EXTRACTED TEXT:
+++
Plaintiff seeks recusal of the Court and Magistrate Judge Lois Bloom, who also presided over Plaintiff's prior case, alleging “prejudice or conflict of interest.” (Dkt. 12 at 1-2 (referencing 2004 Turner Action).) Plaintiff does not allege any facts to support his conclusion that the Court is prejudiced against him or suggest any basis for a conflict of interest. Instead, it appears that Plaintiff seeks recusal because his prior case was dismissed or because he did not agree with the Court's prior decisions in that action. However, a litigant's “disagreement [with a court's rulings] ‘almost never constitute[s] a valid basis for a bias or partiality motion.'” Jordan v. Verizon Corp., 391 Fed.Appx. 10, 13 (2d Cir. 2010) (summary order) (quoting Liteky v. United States, 510 U.S. 540, 555 (1994)); see Wright v. Comm'r of Internal Revenue, 571 F.3d 215, 220 (2d Cir. 2009) (“[J]udicial rulings alone almost never constitute a valid basis for a bias or partiality motion.” (alteration in original) (quoting LoCascio v. United States, 473 F.3d 493, 495 (2d Cir. 2007))). As Plaintiff has failed to identify a plausible basis for recusal of either the Court or Magistrate Judge Bloom, Plaintiff's motion seeking recusal is denied.
+++
STUDY QUESTIONS:
A. Translate this sentence from the court passage on recusal into Spanish: "Plaintiff does not allege any facts to support his conclusion that the Court is prejudiced against him or suggest any basis for a conflict of interest."
B. Write the next part of the court passage on the recusal motion, picking up after its final sentence above.

DATASET EXCERPT:
+++
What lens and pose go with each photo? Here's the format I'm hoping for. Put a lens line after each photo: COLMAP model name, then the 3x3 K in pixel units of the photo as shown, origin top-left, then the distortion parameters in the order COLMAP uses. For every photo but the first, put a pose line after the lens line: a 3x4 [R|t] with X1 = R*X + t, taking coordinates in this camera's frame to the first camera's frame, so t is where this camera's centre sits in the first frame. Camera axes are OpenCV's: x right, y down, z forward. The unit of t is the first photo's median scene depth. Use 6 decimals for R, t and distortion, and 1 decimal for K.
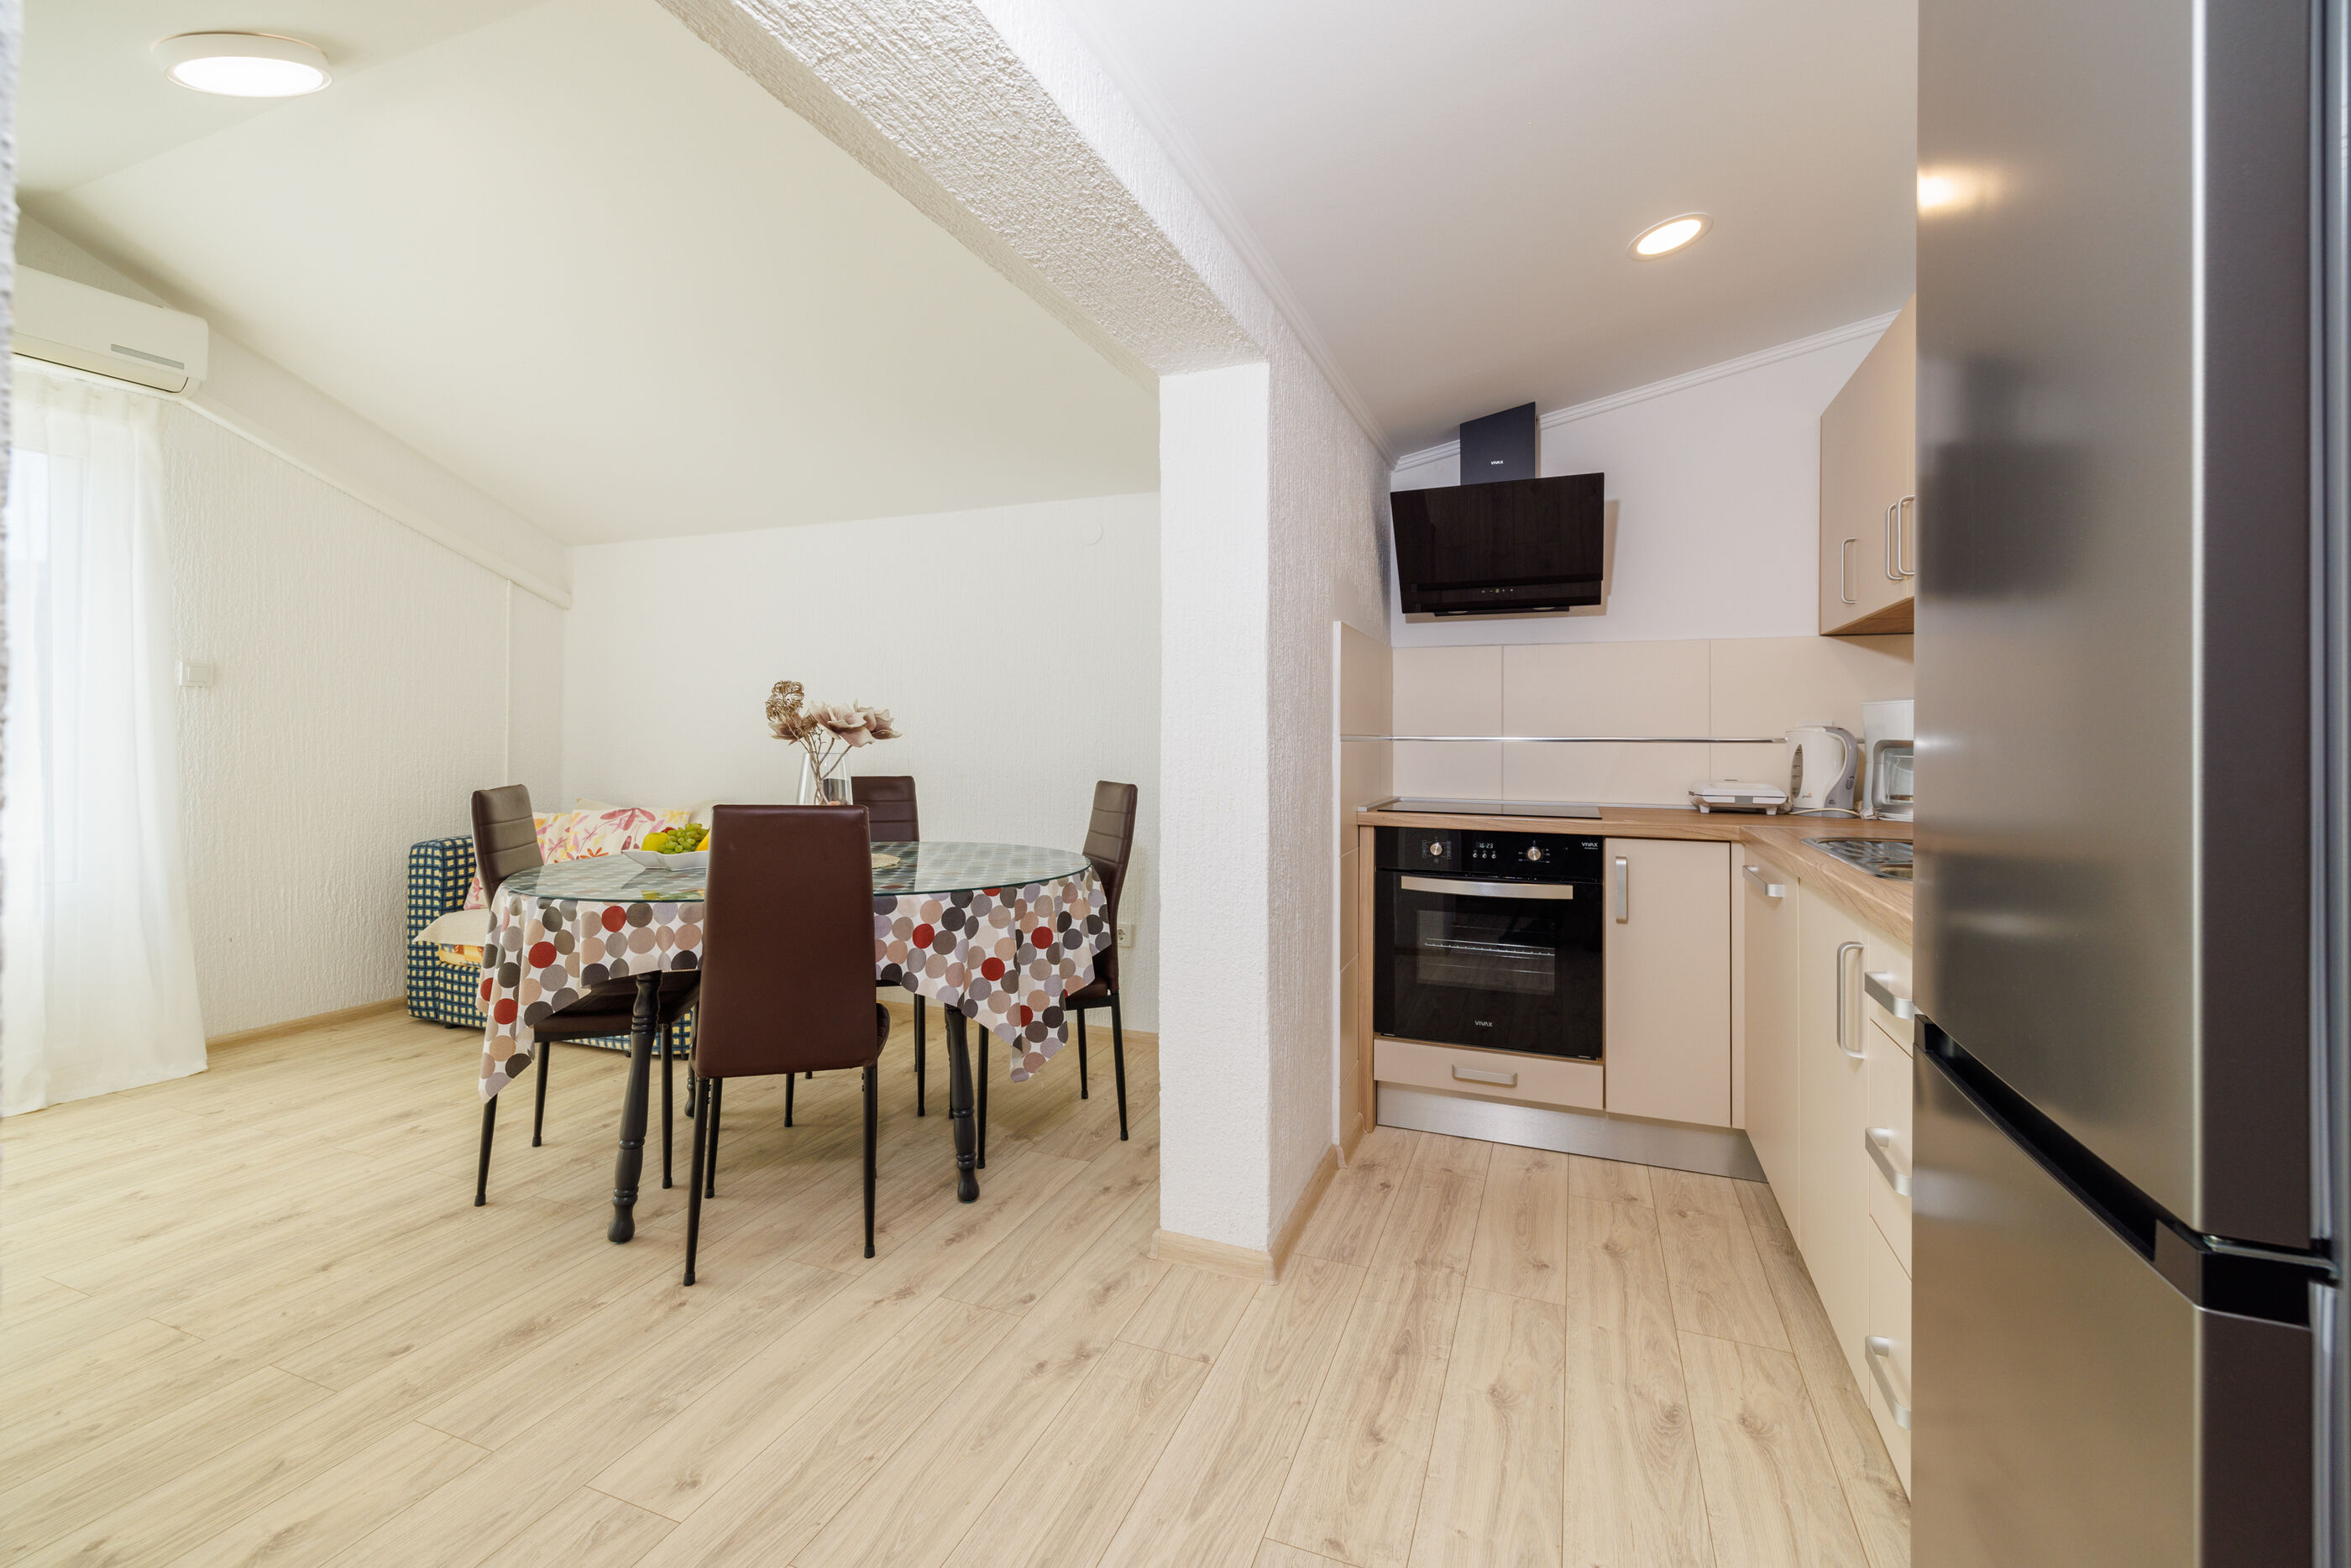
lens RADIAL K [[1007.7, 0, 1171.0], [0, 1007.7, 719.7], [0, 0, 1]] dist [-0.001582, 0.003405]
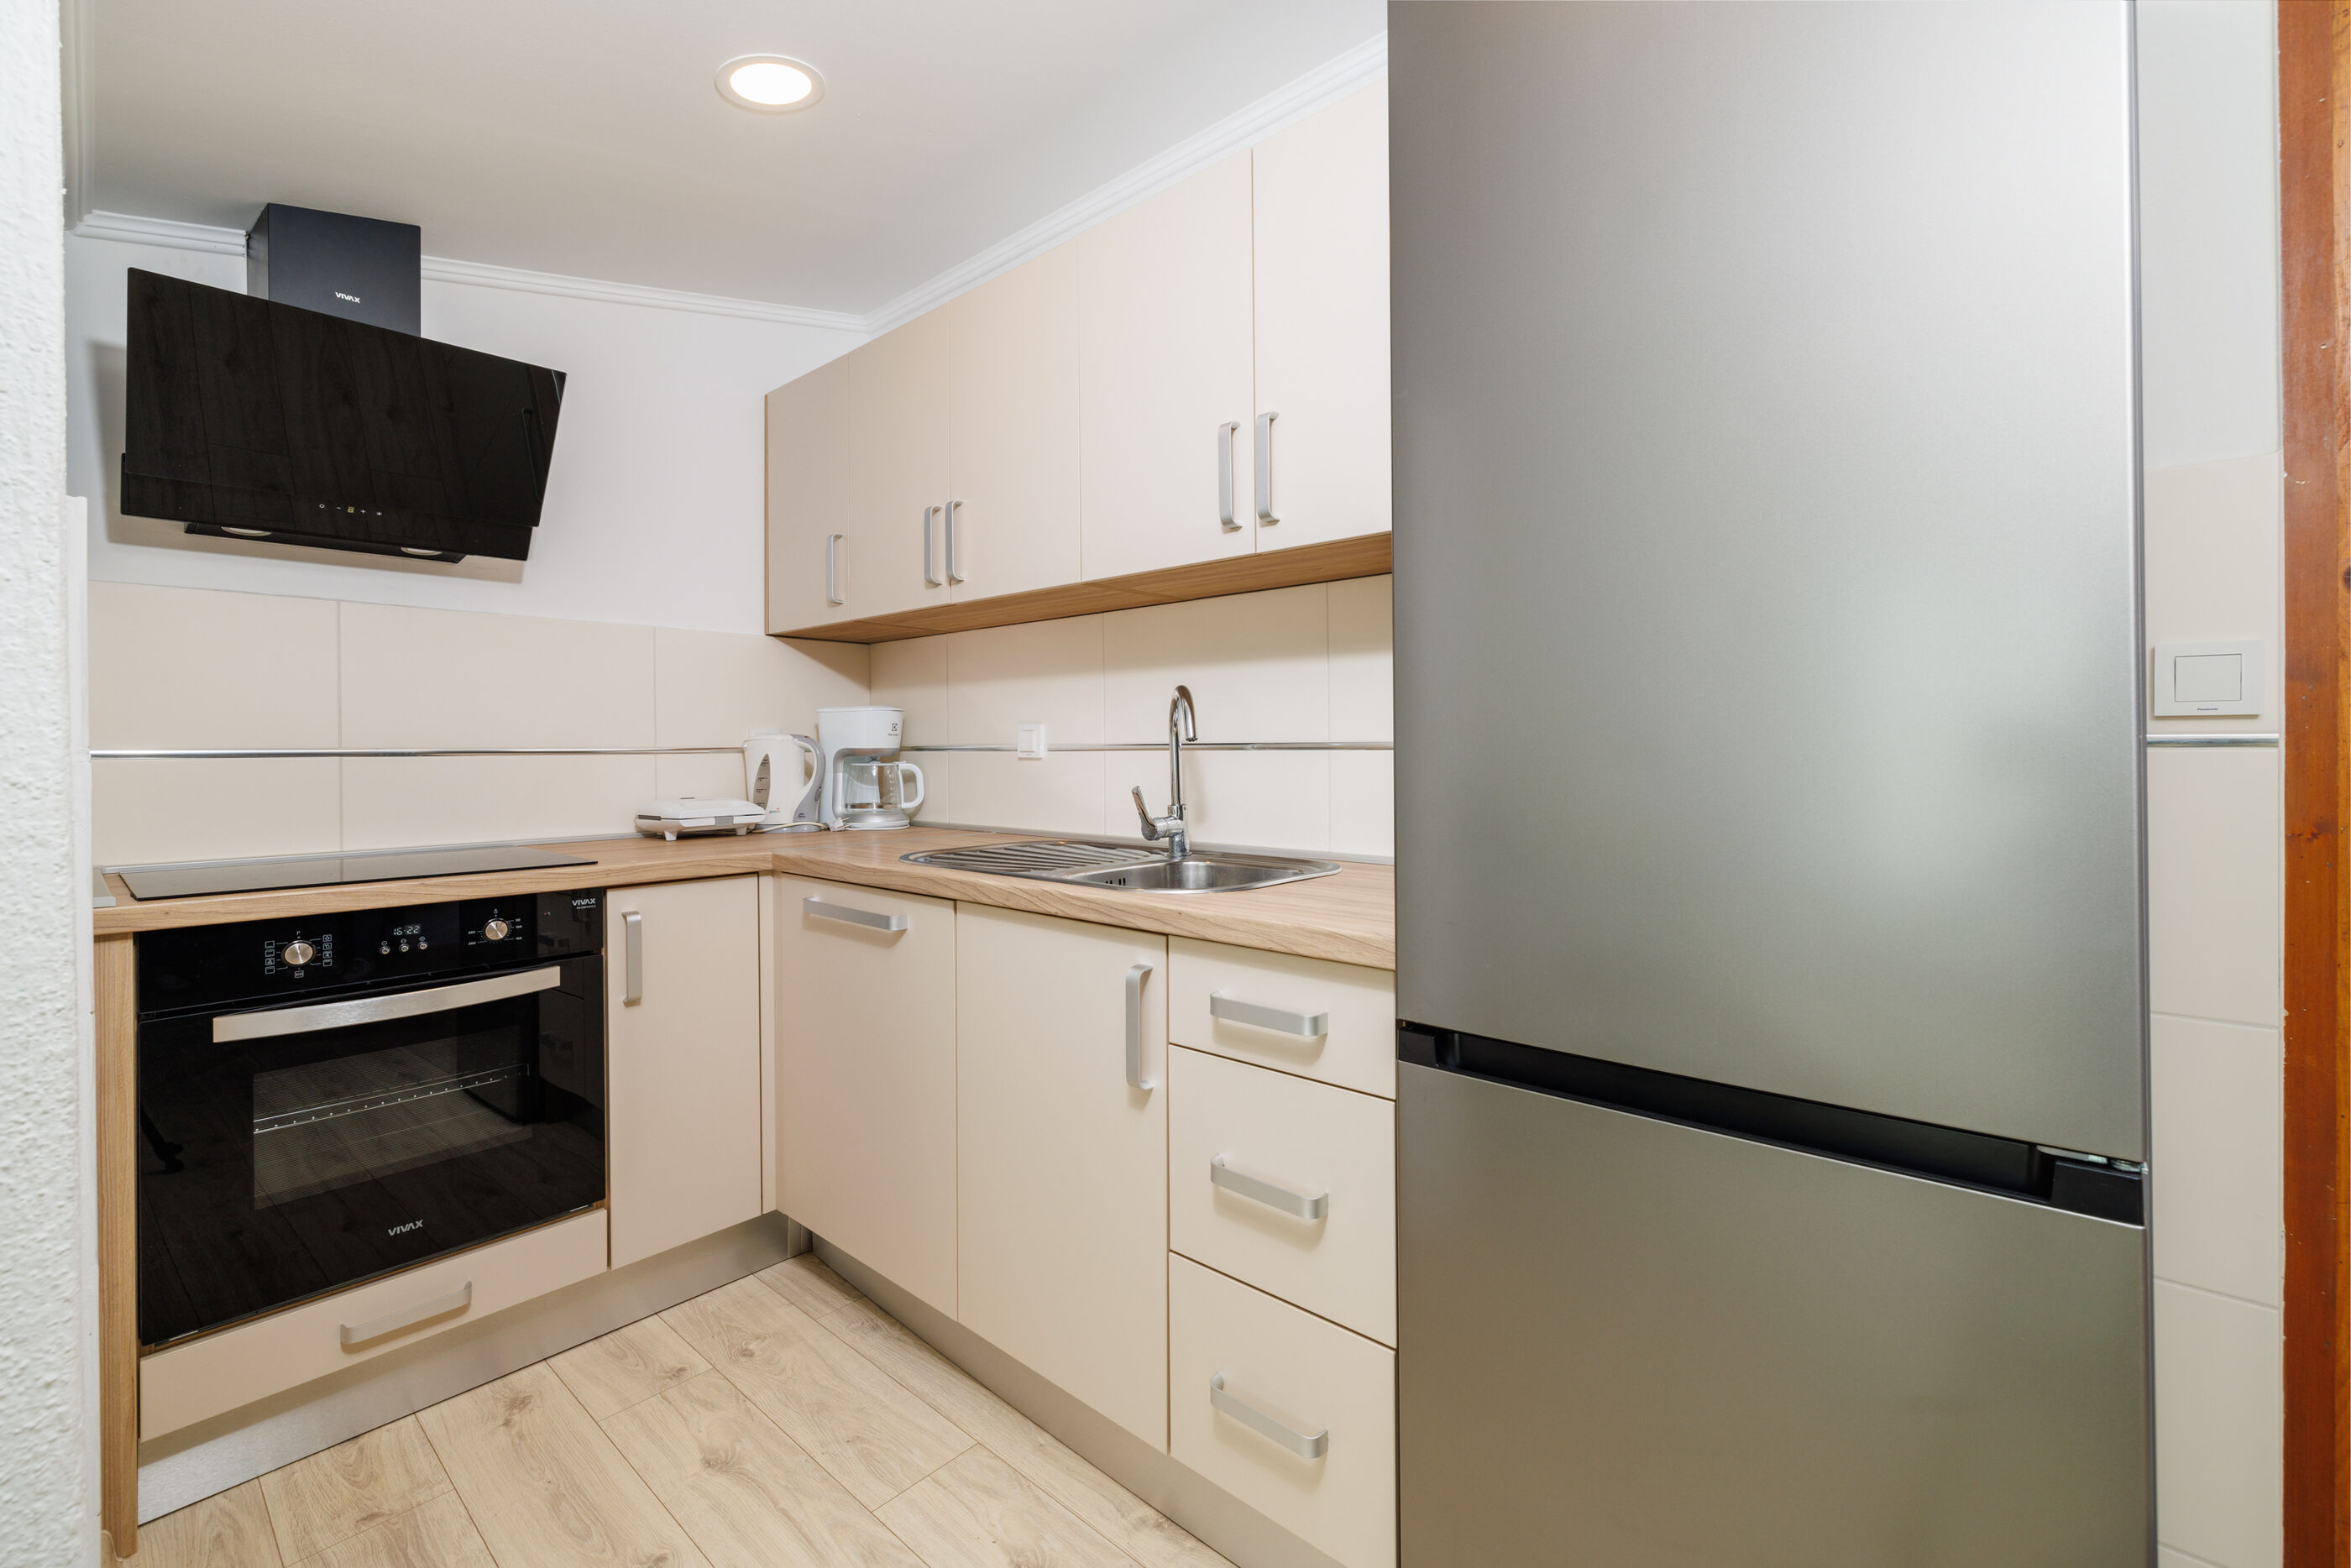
+++
RESPONSES TO THE TASKS:
A. El demandante no alega ningún hecho que respalde su conclusión de que el Tribunal tiene prejuicios en su contra ni sugiere fundamento alguno para un conflicto de intereses.

B.
II. Amended Complaint
Plaintiff brings his claims pursuant to Section 1983. That section provides, in pertinent part:
Every person who, under color of any statute, ordinance, regulation, custom, or usage, of any State or Territory or the District of Columbia, subjects, or causes to be subjected, any citizen of the United States or other person within the jurisdiction thereof to the deprivation of any rights, privileges, or immunities secured by the Constitution and laws, shall be liable to the party injured in an action at law, suit in equity, or other proper proceeding for redress ....42 U.S.C. § 1983. Thus, Section 1983 provides a vehicle for redressing the deprivation of civil rights. “Section 1983 ‘is not itself a source of substantive rights, but a method for vindicating federal rights elsewhere conferred by those parts of the United States Constitution and federal statutes that it describes.'” Conklin v. County of Suffolk, 859 F.Supp.2d 415, 438 (E.D.N.Y. 2012) (quoting Baker v. McCollan, 443 U.S 137, 144 n.3 (1979)). In order to maintain a Section 1983 action, a plaintiff must show that the defendant acted under color of state law to deprive the plaintiff of a right arising under the Constitution or federal law. See Cornejo v. Bell, 592 F.3d 121, 127 (2d Cir. 2010) (citing Pitchell v. Callan, 13 F.3d 545, 547 (2d Cir. 1994)). Further, claims brought pursuant to Section 1983 must be filed within three years of the date on which such claims accrue. See Owens v. Okure, 488 U.S. 235, 249-51 (1989) (applying New York's three-year statute of limitations for personal injury actions to Section 1983 action filed in New York federal court); Pearl v. City of Long Beach, 296 F.3d 76, 80 (2d Cir. 2002) (stating that a Section 1983 claim accrues “when the plaintiff knows or has reason to know of the injury which is the basis of his action” (quoting Singleton v. City of New York, 632 F.2d 185, 191 (2d Cir. 1980))).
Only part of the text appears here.